TASK GOAL: Print every line of the data word for word.

-*-

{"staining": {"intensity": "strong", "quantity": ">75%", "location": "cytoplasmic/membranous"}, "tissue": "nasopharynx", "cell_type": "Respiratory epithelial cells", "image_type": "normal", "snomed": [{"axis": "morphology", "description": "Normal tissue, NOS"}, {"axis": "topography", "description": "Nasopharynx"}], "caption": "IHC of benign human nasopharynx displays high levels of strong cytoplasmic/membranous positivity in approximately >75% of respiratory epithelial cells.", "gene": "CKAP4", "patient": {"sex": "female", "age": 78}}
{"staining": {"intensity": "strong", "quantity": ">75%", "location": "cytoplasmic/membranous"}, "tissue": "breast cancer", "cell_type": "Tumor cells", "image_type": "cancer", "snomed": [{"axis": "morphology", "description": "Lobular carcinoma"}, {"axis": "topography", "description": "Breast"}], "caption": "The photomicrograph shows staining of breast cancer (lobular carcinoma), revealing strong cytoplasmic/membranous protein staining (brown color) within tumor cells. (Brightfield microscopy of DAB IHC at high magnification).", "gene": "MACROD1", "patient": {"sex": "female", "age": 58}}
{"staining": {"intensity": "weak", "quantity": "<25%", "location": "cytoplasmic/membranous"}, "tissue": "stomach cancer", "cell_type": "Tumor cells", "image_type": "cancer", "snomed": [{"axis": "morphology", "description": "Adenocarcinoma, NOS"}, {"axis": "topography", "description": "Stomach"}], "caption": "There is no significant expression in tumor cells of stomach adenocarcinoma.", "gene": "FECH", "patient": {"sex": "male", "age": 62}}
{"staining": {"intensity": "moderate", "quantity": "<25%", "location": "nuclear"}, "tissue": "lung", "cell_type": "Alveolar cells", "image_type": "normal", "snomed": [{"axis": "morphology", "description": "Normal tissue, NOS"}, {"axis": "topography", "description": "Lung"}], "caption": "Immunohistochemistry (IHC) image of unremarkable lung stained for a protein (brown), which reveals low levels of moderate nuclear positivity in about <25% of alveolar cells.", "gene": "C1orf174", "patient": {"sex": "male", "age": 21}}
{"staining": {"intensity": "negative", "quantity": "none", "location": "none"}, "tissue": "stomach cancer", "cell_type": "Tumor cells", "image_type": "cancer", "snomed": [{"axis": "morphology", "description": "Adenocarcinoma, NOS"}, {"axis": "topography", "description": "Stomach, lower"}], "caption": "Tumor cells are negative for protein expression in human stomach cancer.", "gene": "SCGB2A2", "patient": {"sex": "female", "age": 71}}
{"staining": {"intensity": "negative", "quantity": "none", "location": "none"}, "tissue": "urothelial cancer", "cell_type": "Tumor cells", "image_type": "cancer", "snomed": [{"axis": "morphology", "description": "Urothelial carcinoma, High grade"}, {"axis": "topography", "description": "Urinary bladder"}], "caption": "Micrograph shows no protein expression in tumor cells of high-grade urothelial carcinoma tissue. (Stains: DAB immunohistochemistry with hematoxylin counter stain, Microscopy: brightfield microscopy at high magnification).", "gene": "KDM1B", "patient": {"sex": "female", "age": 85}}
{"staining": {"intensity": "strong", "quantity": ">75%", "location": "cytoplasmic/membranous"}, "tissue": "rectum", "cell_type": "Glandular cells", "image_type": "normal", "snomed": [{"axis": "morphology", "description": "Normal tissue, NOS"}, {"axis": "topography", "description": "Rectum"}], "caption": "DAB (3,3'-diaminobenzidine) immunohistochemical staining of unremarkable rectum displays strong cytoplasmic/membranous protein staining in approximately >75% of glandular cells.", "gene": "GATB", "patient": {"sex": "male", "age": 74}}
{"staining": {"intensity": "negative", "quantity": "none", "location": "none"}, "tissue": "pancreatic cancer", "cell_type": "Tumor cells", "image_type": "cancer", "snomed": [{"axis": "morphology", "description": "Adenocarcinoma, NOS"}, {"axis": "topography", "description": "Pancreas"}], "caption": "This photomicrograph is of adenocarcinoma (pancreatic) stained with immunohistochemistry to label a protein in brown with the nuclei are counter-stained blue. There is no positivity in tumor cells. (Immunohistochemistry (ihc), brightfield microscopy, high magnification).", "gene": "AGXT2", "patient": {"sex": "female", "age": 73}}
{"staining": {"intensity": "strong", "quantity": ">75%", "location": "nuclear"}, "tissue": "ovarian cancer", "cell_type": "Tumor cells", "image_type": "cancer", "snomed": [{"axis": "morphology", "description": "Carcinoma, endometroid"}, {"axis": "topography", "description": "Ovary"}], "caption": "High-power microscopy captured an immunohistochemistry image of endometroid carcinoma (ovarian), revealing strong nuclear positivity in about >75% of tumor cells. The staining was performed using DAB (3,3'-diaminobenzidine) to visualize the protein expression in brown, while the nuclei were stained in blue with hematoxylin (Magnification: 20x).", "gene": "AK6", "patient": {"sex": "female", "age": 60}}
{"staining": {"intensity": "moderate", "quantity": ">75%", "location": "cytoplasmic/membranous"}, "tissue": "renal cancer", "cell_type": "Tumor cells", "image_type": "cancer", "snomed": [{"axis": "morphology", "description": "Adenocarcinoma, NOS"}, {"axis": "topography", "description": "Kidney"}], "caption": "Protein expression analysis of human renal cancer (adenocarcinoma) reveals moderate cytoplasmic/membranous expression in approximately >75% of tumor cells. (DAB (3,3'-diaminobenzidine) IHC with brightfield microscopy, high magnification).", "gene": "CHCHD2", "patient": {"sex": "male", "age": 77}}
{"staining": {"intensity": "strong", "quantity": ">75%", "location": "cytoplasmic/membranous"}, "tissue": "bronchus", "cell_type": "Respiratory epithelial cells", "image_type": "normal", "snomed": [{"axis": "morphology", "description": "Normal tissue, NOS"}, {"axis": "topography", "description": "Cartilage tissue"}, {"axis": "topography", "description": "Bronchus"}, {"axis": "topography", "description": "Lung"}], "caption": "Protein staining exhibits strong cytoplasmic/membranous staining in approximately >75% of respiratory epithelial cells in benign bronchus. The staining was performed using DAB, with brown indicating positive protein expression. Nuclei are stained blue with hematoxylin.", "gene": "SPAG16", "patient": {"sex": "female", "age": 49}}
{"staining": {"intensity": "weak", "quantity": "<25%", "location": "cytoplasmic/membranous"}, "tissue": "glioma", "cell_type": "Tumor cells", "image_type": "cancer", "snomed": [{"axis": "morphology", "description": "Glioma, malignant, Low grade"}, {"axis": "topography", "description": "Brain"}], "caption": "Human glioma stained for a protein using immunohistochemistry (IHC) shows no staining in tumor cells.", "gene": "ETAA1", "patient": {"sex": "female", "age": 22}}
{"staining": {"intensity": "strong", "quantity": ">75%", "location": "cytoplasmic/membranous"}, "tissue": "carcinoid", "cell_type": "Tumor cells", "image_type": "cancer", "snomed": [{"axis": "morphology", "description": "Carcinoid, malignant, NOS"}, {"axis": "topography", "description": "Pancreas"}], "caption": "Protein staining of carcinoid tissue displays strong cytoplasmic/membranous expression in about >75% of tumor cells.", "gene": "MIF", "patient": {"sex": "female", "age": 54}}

-*-

FINAL ANSWER:
{"staining": {"intensity": "strong", "quantity": ">75%", "location": "cytoplasmic/membranous"}, "tissue": "nasopharynx", "cell_type": "Respiratory epithelial cells", "image_type": "normal", "snomed": [{"axis": "morphology", "description": "Normal tissue, NOS"}, {"axis": "topography", "description": "Nasopharynx"}], "caption": "IHC of benign human nasopharynx displays high levels of strong cytoplasmic/membranous positivity in approximately >75% of respiratory epithelial cells.", "gene": "CKAP4", "patient": {"sex": "female", "age": 78}}
{"staining": {"intensity": "strong", "quantity": ">75%", "location": "cytoplasmic/membranous"}, "tissue": "breast cancer", "cell_type": "Tumor cells", "image_type": "cancer", "snomed": [{"axis": "morphology", "description": "Lobular carcinoma"}, {"axis": "topography", "description": "Breast"}], "caption": "The photomicrograph shows staining of breast cancer (lobular carcinoma), revealing strong cytoplasmic/membranous protein staining (brown color) within tumor cells. (Brightfield microscopy of DAB IHC at high magnification).", "gene": "MACROD1", "patient": {"sex": "female", "age": 58}}
{"staining": {"intensity": "weak", "quantity": "<25%", "location": "cytoplasmic/membranous"}, "tissue": "stomach cancer", "cell_type": "Tumor cells", "image_type": "cancer", "snomed": [{"axis": "morphology", "description": "Adenocarcinoma, NOS"}, {"axis": "topography", "description": "Stomach"}], "caption": "There is no significant expression in tumor cells of stomach adenocarcinoma.", "gene": "FECH", "patient": {"sex": "male", "age": 62}}
{"staining": {"intensity": "moderate", "quantity": "<25%", "location": "nuclear"}, "tissue": "lung", "cell_type": "Alveolar cells", "image_type": "normal", "snomed": [{"axis": "morphology", "description": "Normal tissue, NOS"}, {"axis": "topography", "description": "Lung"}], "caption": "Immunohistochemistry (IHC) image of unremarkable lung stained for a protein (brown), which reveals low levels of moderate nuclear positivity in about <25% of alveolar cells.", "gene": "C1orf174", "patient": {"sex": "male", "age": 21}}
{"staining": {"intensity": "negative", "quantity": "none", "location": "none"}, "tissue": "stomach cancer", "cell_type": "Tumor cells", "image_type": "cancer", "snomed": [{"axis": "morphology", "description": "Adenocarcinoma, NOS"}, {"axis": "topography", "description": "Stomach, lower"}], "caption": "Tumor cells are negative for protein expression in human stomach cancer.", "gene": "SCGB2A2", "patient": {"sex": "female", "age": 71}}
{"staining": {"intensity": "negative", "quantity": "none", "location": "none"}, "tissue": "urothelial cancer", "cell_type": "Tumor cells", "image_type": "cancer", "snomed": [{"axis": "morphology", "description": "Urothelial carcinoma, High grade"}, {"axis": "topography", "description": "Urinary bladder"}], "caption": "Micrograph shows no protein expression in tumor cells of high-grade urothelial carcinoma tissue. (Stains: DAB immunohistochemistry with hematoxylin counter stain, Microscopy: brightfield microscopy at high magnification).", "gene": "KDM1B", "patient": {"sex": "female", "age": 85}}
{"staining": {"intensity": "strong", "quantity": ">75%", "location": "cytoplasmic/membranous"}, "tissue": "rectum", "cell_type": "Glandular cells", "image_type": "normal", "snomed": [{"axis": "morphology", "description": "Normal tissue, NOS"}, {"axis": "topography", "description": "Rectum"}], "caption": "DAB (3,3'-diaminobenzidine) immunohistochemical staining of unremarkable rectum displays strong cytoplasmic/membranous protein staining in approximately >75% of glandular cells.", "gene": "GATB", "patient": {"sex": "male", "age": 74}}
{"staining": {"intensity": "negative", "quantity": "none", "location": "none"}, "tissue": "pancreatic cancer", "cell_type": "Tumor cells", "image_type": "cancer", "snomed": [{"axis": "morphology", "description": "Adenocarcinoma, NOS"}, {"axis": "topography", "description": "Pancreas"}], "caption": "This photomicrograph is of adenocarcinoma (pancreatic) stained with immunohistochemistry to label a protein in brown with the nuclei are counter-stained blue. There is no positivity in tumor cells. (Immunohistochemistry (ihc), brightfield microscopy, high magnification).", "gene": "AGXT2", "patient": {"sex": "female", "age": 73}}
{"staining": {"intensity": "strong", "quantity": ">75%", "location": "nuclear"}, "tissue": "ovarian cancer", "cell_type": "Tumor cells", "image_type": "cancer", "snomed": [{"axis": "morphology", "description": "Carcinoma, endometroid"}, {"axis": "topography", "description": "Ovary"}], "caption": "High-power microscopy captured an immunohistochemistry image of endometroid carcinoma (ovarian), revealing strong nuclear positivity in about >75% of tumor cells. The staining was performed using DAB (3,3'-diaminobenzidine) to visualize the protein expression in brown, while the nuclei were stained in blue with hematoxylin (Magnification: 20x).", "gene": "AK6", "patient": {"sex": "female", "age": 60}}
{"staining": {"intensity": "moderate", "quantity": ">75%", "location": "cytoplasmic/membranous"}, "tissue": "renal cancer", "cell_type": "Tumor cells", "image_type": "cancer", "snomed": [{"axis": "morphology", "description": "Adenocarcinoma, NOS"}, {"axis": "topography", "description": "Kidney"}], "caption": "Protein expression analysis of human renal cancer (adenocarcinoma) reveals moderate cytoplasmic/membranous expression in approximately >75% of tumor cells. (DAB (3,3'-diaminobenzidine) IHC with brightfield microscopy, high magnification).", "gene": "CHCHD2", "patient": {"sex": "male", "age": 77}}
{"staining": {"intensity": "strong", "quantity": ">75%", "location": "cytoplasmic/membranous"}, "tissue": "bronchus", "cell_type": "Respiratory epithelial cells", "image_type": "normal", "snomed": [{"axis": "morphology", "description": "Normal tissue, NOS"}, {"axis": "topography", "description": "Cartilage tissue"}, {"axis": "topography", "description": "Bronchus"}, {"axis": "topography", "description": "Lung"}], "caption": "Protein staining exhibits strong cytoplasmic/membranous staining in approximately >75% of respiratory epithelial cells in benign bronchus. The staining was performed using DAB, with brown indicating positive protein expression. Nuclei are stained blue with hematoxylin.", "gene": "SPAG16", "patient": {"sex": "female", "age": 49}}
{"staining": {"intensity": "weak", "quantity": "<25%", "location": "cytoplasmic/membranous"}, "tissue": "glioma", "cell_type": "Tumor cells", "image_type": "cancer", "snomed": [{"axis": "morphology", "description": "Glioma, malignant, Low grade"}, {"axis": "topography", "description": "Brain"}], "caption": "Human glioma stained for a protein using immunohistochemistry (IHC) shows no staining in tumor cells.", "gene": "ETAA1", "patient": {"sex": "female", "age": 22}}
{"staining": {"intensity": "strong", "quantity": ">75%", "location": "cytoplasmic/membranous"}, "tissue": "carcinoid", "cell_type": "Tumor cells", "image_type": "cancer", "snomed": [{"axis": "morphology", "description": "Carcinoid, malignant, NOS"}, {"axis": "topography", "description": "Pancreas"}], "caption": "Protein staining of carcinoid tissue displays strong cytoplasmic/membranous expression in about >75% of tumor cells.", "gene": "MIF", "patient": {"sex": "female", "age": 54}}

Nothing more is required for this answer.